Dans la confrontation entre Syriza et les puissances de la vieille Europe, un premier acte vient de s’achever le 20 février, avec l’annonce de l’accord signé entre le gouvernement grec et l’Eurogroupe.
Résultat d’un ignoble chantage, cet accord constitue clairement une défaite politique pour les forces antilibérales et anticapitalistes de toute l’Europe. Sous couvert de prolonger l’« aide financière » à la Grèce pour les quatre mois à venir, il maintient le règne de la troïka (rebaptisée pour l’occasion « institutions »), interdit au gouvernement grec toute mesure unilatérale, autant dire toute indépendance politique, et l’engage à rembourser intégralement la dette. Il aura donc fallu moins d’un mois pour qu’apparaissent en pleine lumière les obstacles contre lesquels butera immanquablement tout gouvernement prétendant rompre avec l’austérité, même sur la base d’un programme minimal, et les limites d’une orientation stratégique fondée sur un tête-à-tête avec les institutions du capital.
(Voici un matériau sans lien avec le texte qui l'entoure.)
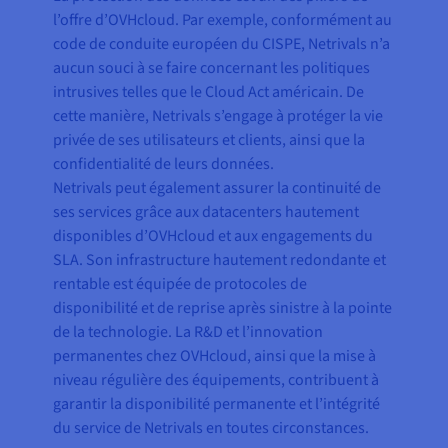
l’offre d’OVHcloud. Par exemple, conformément au
code de conduite européen du CISPE, Netrivals n’a
aucun souci à se faire concernant les politiques
intrusives telles que le Cloud Act américain. De
cette manière, Netrivals s’engage à protéger la vie
privée de ses utilisateurs et clients, ainsi que la
confidentialité de leurs données.
Netrivals peut également assurer la continuité de
ses services grâce aux datacenters hautement
disponibles d’OVHcloud et aux engagements du
SLA. Son infrastructure hautement redondante et
rentable est équipée de protocoles de
disponibilité et de reprise après sinistre à la pointe
de la technologie. La R&D et l’innovation
permanentes chez OVHcloud, ainsi que la mise à
niveau régulière des équipements, contribuent à
garantir la disponibilité permanente et l’intégrité
du service de Netrivals en toutes circonstances.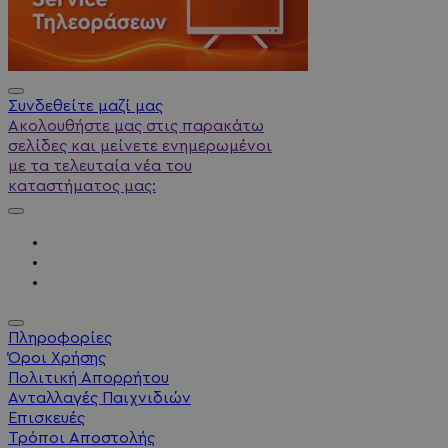
Συνδεθείτε μαζί μας
Ακολουθήστε μας στις παρακάτω
σελίδες και μείνετε ενημερωμένοι
με τα τελευταία νέα του
καταστήματος μας:
Πληροφορίες
Όροι Χρήσης
Πολιτική Απορρήτου
Ανταλλαγές Παιχνιδιών
Επισκευές
Τρόποι Αποστολής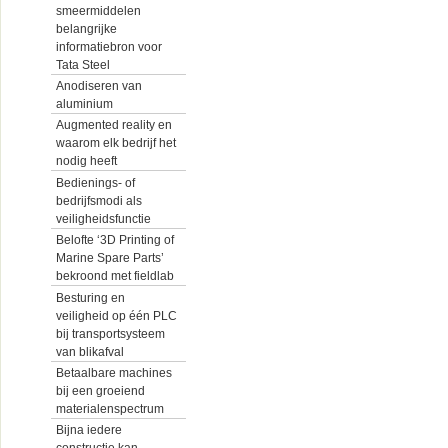
smeermiddelen
belangrijke
informatiebron voor
Tata Steel
Anodiseren van
aluminium
Augmented reality en
waarom elk bedrijf het
nodig heeft
Bedienings- of
bedrijfsmodi als
veiligheidsfunctie
Belofte ‘3D Printing of
Marine Spare Parts’
bekroond met fieldlab
Besturing en
veiligheid op één PLC
bij transportsysteem
van blikafval
Betaalbare machines
bij een groeiend
materialenspectrum
Bijna iedere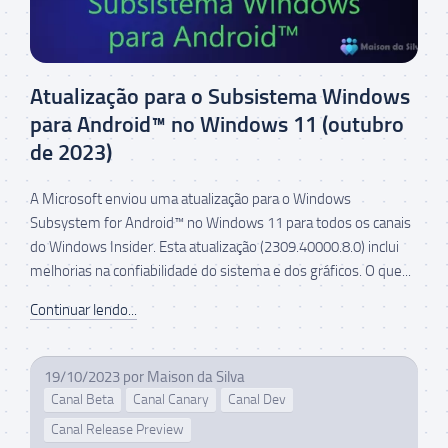
Atualização para o Subsistema Windows
para Android™ no Windows 11 (outubro
de 2023)
A Microsoft enviou uma atualização para o Windows
Subsystem for Android™ no Windows 11 para todos os canais
do Windows Insider. Esta atualização (2309.40000.8.0) inclui
melhorias na confiabilidade do sistema e dos gráficos. O que...
Continuar lendo...
19/10/2023
por
Maison da Silva
Canal Beta
Canal Canary
Canal Dev
Canal Release Preview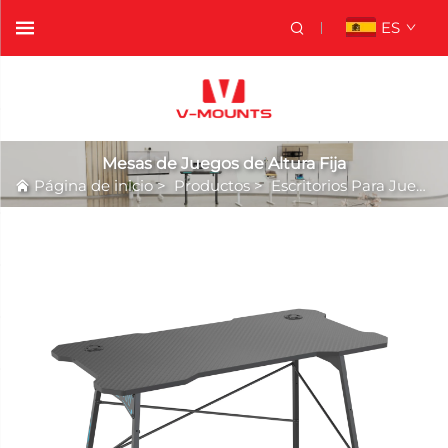
ES
Mesas de Juegos de Altura Fija
Página de inicio
>
Productos
>
Escritorios Para Juegos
Une cage d’acier néolibérale
Pour ces dernières, il ne s’agissait donc nullement de négocier quoi que ce soit avec les représentants fraîchement élus du peuple grec mais d’écraser dans l’œuf toute velléité d’autonomie à l’égard du carcan imposé par l’Union européenne, de faire rendre gorge préventivement à un gouvernement affichant son refus des diktats austéritaires. L’appartenance à la zone euro est apparue pour ce qu’elle est : une cage d’acier néolibérale. Juncker n’a-t-il d’ailleurs pas affirmé récemment : « il ne peut y avoir de choix démocratique contre les traités européens » ? Que l’Union européenne et l’euro ne soient pas responsables de tous les maux frappant les travailleurs, en Grèce comme ailleurs, ne signifie en rien qu’ils ne constituent pas des verrous décisifs pour toute expérience de transformation sociale.
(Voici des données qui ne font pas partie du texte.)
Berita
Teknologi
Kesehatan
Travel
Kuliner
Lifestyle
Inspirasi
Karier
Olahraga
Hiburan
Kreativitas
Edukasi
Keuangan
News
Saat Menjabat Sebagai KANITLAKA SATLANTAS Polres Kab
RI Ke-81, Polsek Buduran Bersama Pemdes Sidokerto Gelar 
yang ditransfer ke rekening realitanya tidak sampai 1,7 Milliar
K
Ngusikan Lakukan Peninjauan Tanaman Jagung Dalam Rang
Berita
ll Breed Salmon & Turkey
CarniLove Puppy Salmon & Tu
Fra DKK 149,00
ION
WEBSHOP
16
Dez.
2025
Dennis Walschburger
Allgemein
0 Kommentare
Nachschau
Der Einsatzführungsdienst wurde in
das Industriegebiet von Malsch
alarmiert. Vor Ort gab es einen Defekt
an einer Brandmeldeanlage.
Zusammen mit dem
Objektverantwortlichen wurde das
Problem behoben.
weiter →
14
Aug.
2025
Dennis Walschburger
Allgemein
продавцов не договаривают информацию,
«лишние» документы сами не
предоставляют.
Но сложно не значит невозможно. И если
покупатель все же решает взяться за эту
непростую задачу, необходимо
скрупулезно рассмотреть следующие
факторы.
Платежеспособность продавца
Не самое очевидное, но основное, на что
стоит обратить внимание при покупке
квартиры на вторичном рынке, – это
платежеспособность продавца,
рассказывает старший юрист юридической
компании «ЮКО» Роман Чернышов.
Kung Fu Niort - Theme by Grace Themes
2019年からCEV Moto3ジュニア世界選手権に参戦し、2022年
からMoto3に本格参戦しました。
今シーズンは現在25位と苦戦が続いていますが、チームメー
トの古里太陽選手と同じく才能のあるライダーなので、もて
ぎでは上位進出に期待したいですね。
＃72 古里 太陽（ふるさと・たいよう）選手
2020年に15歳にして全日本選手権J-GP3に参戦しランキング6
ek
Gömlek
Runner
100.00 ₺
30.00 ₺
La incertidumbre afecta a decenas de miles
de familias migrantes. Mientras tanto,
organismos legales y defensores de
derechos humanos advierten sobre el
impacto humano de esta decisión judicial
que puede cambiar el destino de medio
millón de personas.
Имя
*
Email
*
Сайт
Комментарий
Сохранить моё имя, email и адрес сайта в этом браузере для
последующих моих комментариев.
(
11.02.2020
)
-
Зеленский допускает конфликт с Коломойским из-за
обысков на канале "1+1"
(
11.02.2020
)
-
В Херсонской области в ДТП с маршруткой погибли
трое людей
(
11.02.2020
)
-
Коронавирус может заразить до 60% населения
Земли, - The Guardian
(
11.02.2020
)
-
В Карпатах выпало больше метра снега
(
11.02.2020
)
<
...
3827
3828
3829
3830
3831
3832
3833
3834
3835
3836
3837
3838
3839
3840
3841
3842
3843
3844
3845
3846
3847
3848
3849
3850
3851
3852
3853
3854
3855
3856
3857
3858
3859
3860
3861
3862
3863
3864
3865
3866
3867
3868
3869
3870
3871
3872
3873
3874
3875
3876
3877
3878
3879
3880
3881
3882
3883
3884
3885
C’est ce qu’ont fait valoir les représentants de la gauche de Syriza, défendant une stratégie de confrontation avec les institutions européennes et les créanciers. Sur la base de son opposition à l’accord signé par le gouvernement, la Plateforme de gauche semble d’ailleurs avoir accru son audience dans les instances du parti et le groupe parlementaire. Cette opposition est décisive car, si le gouvernement reste plus que jamais soutenu par le peuple grec (d’après les sondages effectués depuis le 20 février), son crédit risque de s’effriter à mesure que s’approfondira dans les prochains mois la contradiction entre les mesures d’urgence mises en avant durant la campagne et l’acceptation du cadre européen de négociations, qui exclut toute politique au service des travailleurs et des populations.
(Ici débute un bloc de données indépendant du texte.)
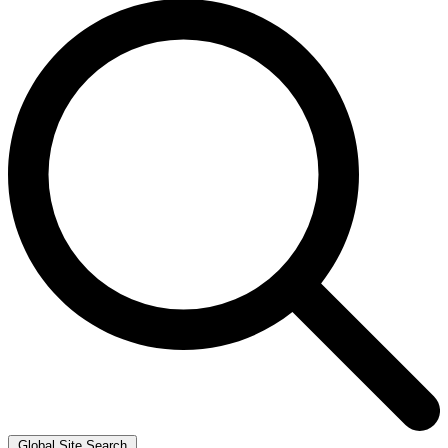
Global Site Search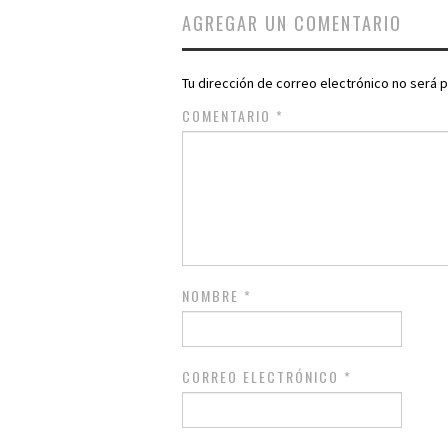
AGREGAR UN COMENTARIO
Tu dirección de correo electrónico no será p
COMENTARIO
*
NOMBRE
*
CORREO ELECTRÓNICO
*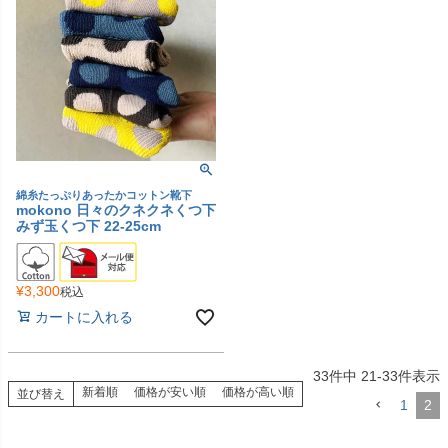
綿糸たっぷりあったかコットン靴下
mokono 日々のクネクネくつ下
みず玉くつ下 22-25cm
¥
3,300
税込
カートに入れる
33
件中
21
-
33
件表示
新着順
価格が安い順
価格が高い順
並び替え
1
2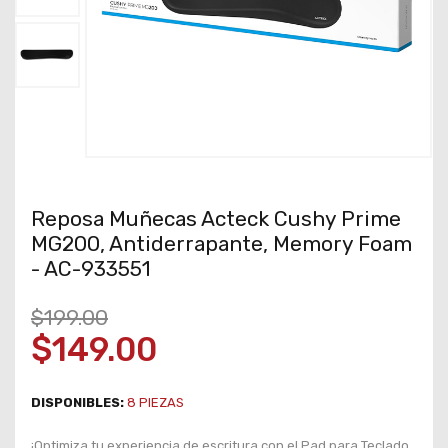
Reposa Muñecas Acteck Cushy Prime
MG200, Antiderrapante, Memory Foam
- AC-933551
$199.00
$149.00
DISPONIBLES:
8
PIEZAS
¡Optimiza tu experiencia de escritura con el Pad para Teclado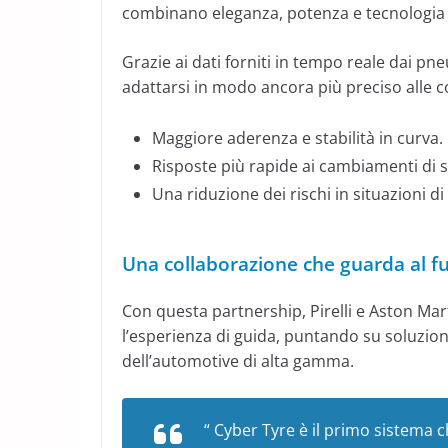
combinano eleganza, potenza e tecnologia d
Grazie ai dati forniti in tempo reale dai pn
adattarsi in modo ancora più preciso alle c
Maggiore aderenza e stabilità in curva.
Risposte più rapide ai cambiamenti di s
Una riduzione dei rischi in situazioni 
Una collaborazione che guarda al f
Con questa partnership, Pirelli e Aston Mar
l’esperienza di guida, puntando su soluzio
dell’automotive di alta gamma.
“ Cyber Tyre è il primo sistema 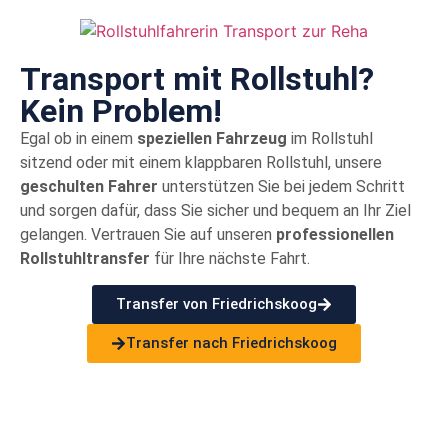
Transport mit Rollstuhl?
Kein Problem!
Egal ob in einem
speziellen Fahrzeug
im Rollstuhl
sitzend oder mit einem klappbaren Rollstuhl, unsere
geschulten Fahrer
unterstützen Sie bei jedem Schritt
und sorgen dafür, dass Sie sicher und bequem an Ihr Ziel
gelangen. Vertrauen Sie auf unseren
professionellen
Rollstuhltransfer
für Ihre nächste Fahrt.
Transfer von Friedrichskoog
Transfer nach Friedrichskoog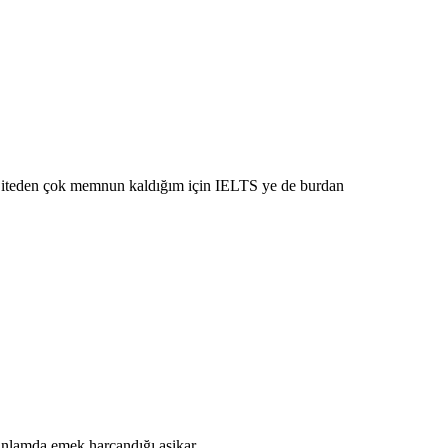
Siteden çok memnun kaldığım için IELTS ye de burdan
anlamda emek harcandığı aşikar.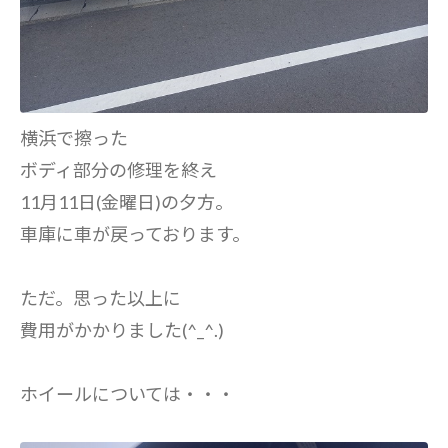
横浜で擦った
ボディ部分の修理を終え
11月11日(金曜日)の夕方。
車庫に車が戻っております。
ただ。思った以上に
費用がかかりました(^_^.)
ホイールについては・・・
Dire les choses telles qu’elles sont
L’exercice d’auto-persuasion collective auquel s’est livré Tsipras, affirmant avoir « gagné une bataille », paraît fonctionner pour l’instant, mais son efficacité se heurtera rapidement à l’épreuve des faits. Le peuple grec risque fort de se détourner de Syriza si le parti ne respecte pas ses engagements électoraux, plongeant le pays dans une nouvelle crise politique, avec le risque – assumé implicitement par l’Union européenne, mais aussi par les gouvernements français et allemand – qu’Aube dorée apparaisse alors comme l’unique alternative à l’austérité. Seule la mobilisation populaire est capable de contraindre le gouvernement à engager une épreuve de force avec le capital et ses institutions, au niveau national et européen.
Cela suppose d’assumer l’affrontement avec les institutions européennes jusque, si nécessaire, la sortie de l’euro et de l’UE. En outre, les pressions – présentes et à venir – de la BCE ainsi que la fuite des capitaux exigent la socialisation intégrale du système bancaire grec et le contrôle des mouvements de capitaux, sans lesquels le programme de Syriza est un couteau sans lame. Par son soutien maintenu à Syriza, le peuple grec manifeste sans doute sa crainte d’un Grexit, mais il est de la responsabilité des anticapitalistes de présenter les choses telles qu’elles sont : la stratégie consistant à négocier avec des institutions représentant les intérêts du capital, en renonçant par avance à toute initiative unilatérale, ne peut aboutir qu’à la défaite, au statu quo et au désespoir. Face à l’enlisement qui guette, et qui pourrait anéantir l’espoir soulevé par la victoire de Syriza, il faut se souvenir du proverbe qui hantait les révolutionnaires français de 1789 : qui n’avance pas recule !
Cela est vrai en Grèce mais aussi en France, où des échéances de mobilisation se préparent, contre le racisme (le 21 mars) et la loi Macron (le 9 avril), qui peuvent permettre de regrouper ceux et celles qui s’opposent au gouvernement, et de modifier les rapports de force. Dans la solidarité avec le peuple grec, notre arme principale tient dans la mobilisation sociale contre notre propre gouvernement ! En Grèce s’est ouverte une brèche, à nous de l’élargir.